I was reading Calvin's commentary on the letter to the Hebrews, in light of my recent exploration of this epistle, and I came across an interest comment on Heb 2.11:
ὅ τε γὰρ ἁγιάζων καὶ οἱ ἁγιαζόμενοι ἐξ ἑνὸς πάντες.
For the one who is sanctifying and the ones being sanctified are all of one.
Different translations understand the "of one" here differently. NIV interprets it "of one family"; NRSV interprets it "all have one Father." Calvin understands the phrase to refer rather to a common human nature:
Hence he says, that they are all of one, that is, that the author of holiness and we who are made partakers of it, are all of one nature, as I understand the expression. It is commonly understood of one Adam; and some refer it to God, and not without reason; but I rather think that one nature is meant, and one I consider to be in the neuter gender, as though he had said, that they are made out of the same mass.

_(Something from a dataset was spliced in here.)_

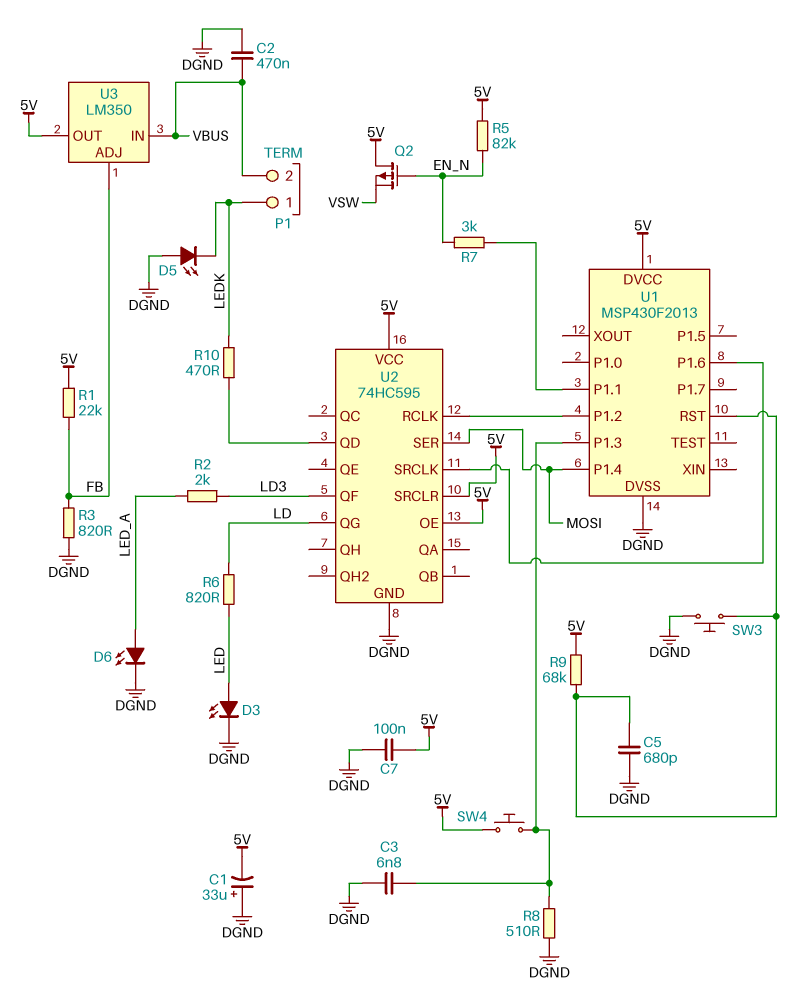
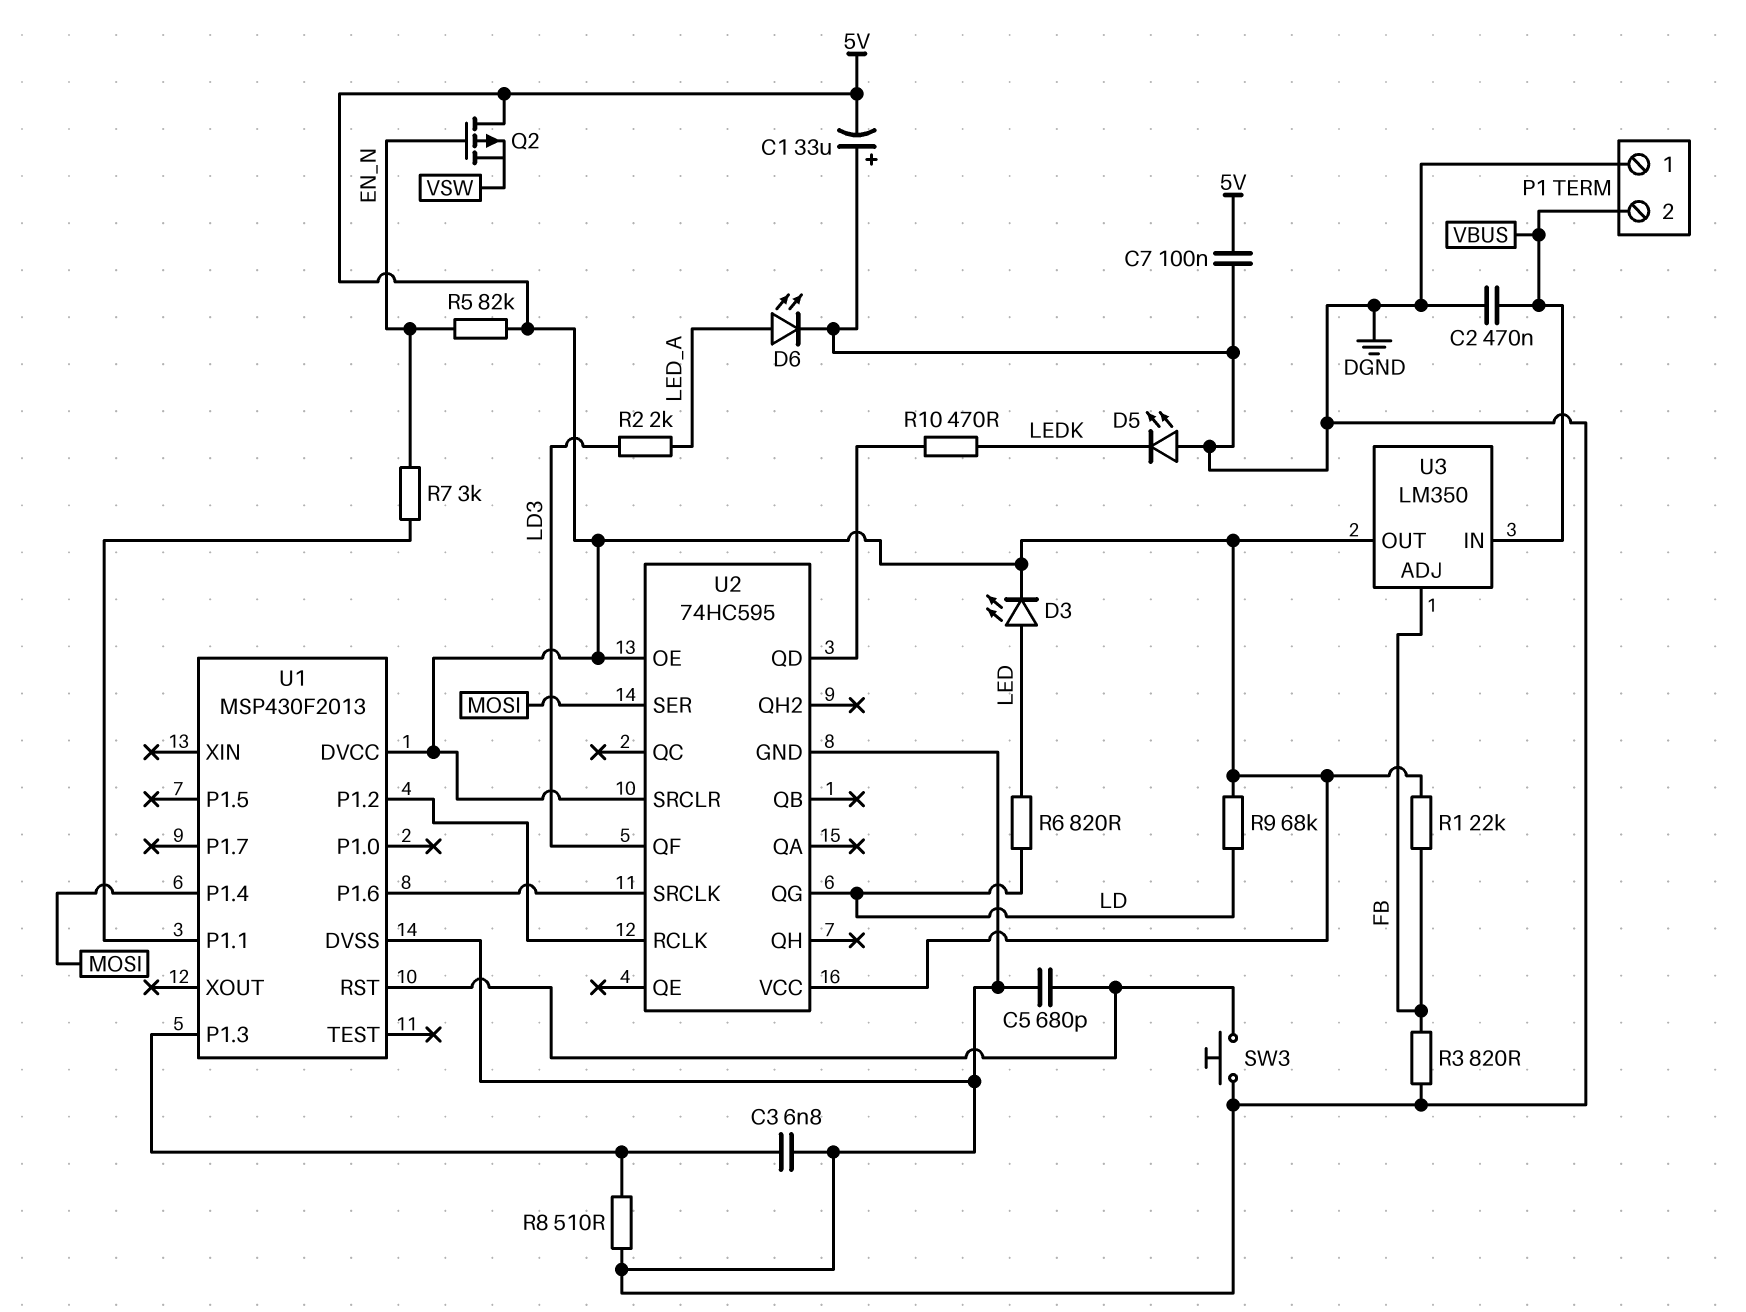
D3: LED (A LED, K DGND) -> LED (A LED, K 5V)
P1 pin 1: LEDK -> DGND
R9: 68k (5V, U1/RST) -> 68k (5V, LD)
SW4: button (5V, U1/P1.3) -> none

Calvin goes on to say that this is a spiritually fruitful teaching:
It avails not, indeed, a little to increase our confidence, that we are united to the Son of God by a bond so close, that we can find in our nature that holiness of which we are in want; for he not only as God sanctifies us, but there is also the power of sanctifying in his human nature; not that it has it from itself, but that God had poured upon it a perfect fullness of holiness, so that from it we may all draw. And to this point this sentence refers, "For their sakes I sanctify myself." (John xvii. 19.) If, then, we are sinful and unclean, we have not to go far to seek a remedy; for it is offered to us in our own flesh.
The idea seems to be that the Son's incarnation and assumption of human nature has an effect on all of human nature, since it is shared among Christ and other human persons (cf. v. 14). Or at the very least it is available to those who've united themselves to Christ through baptism and the Eucharist. Thus there is a kind of empowerment of the person united to Christ in this very intimate way, so that she is strengthened from her own nature to rise above the quotidian impurity and unholiness which was her default state.
Here Calvin endorses what is typically a very Eastern notion, that Christ's incarnation has effected a fundamental change in human nature as such. This transformation strengthens and enables humanity to begin to embody the holiness which God desires. In more explicitly Eastern terms, the Son through his incarnation has sanctified and divinized humanity, so that humanity may undergo theosis or deification through unity with him. This is some ways off from that pessimistic Calvinism that posits no significant moral change or empowerment in the human person, and which harps on and on about our own miserable, utter depravity in comparison to Christ -- as if we weren't united with and empowered by him!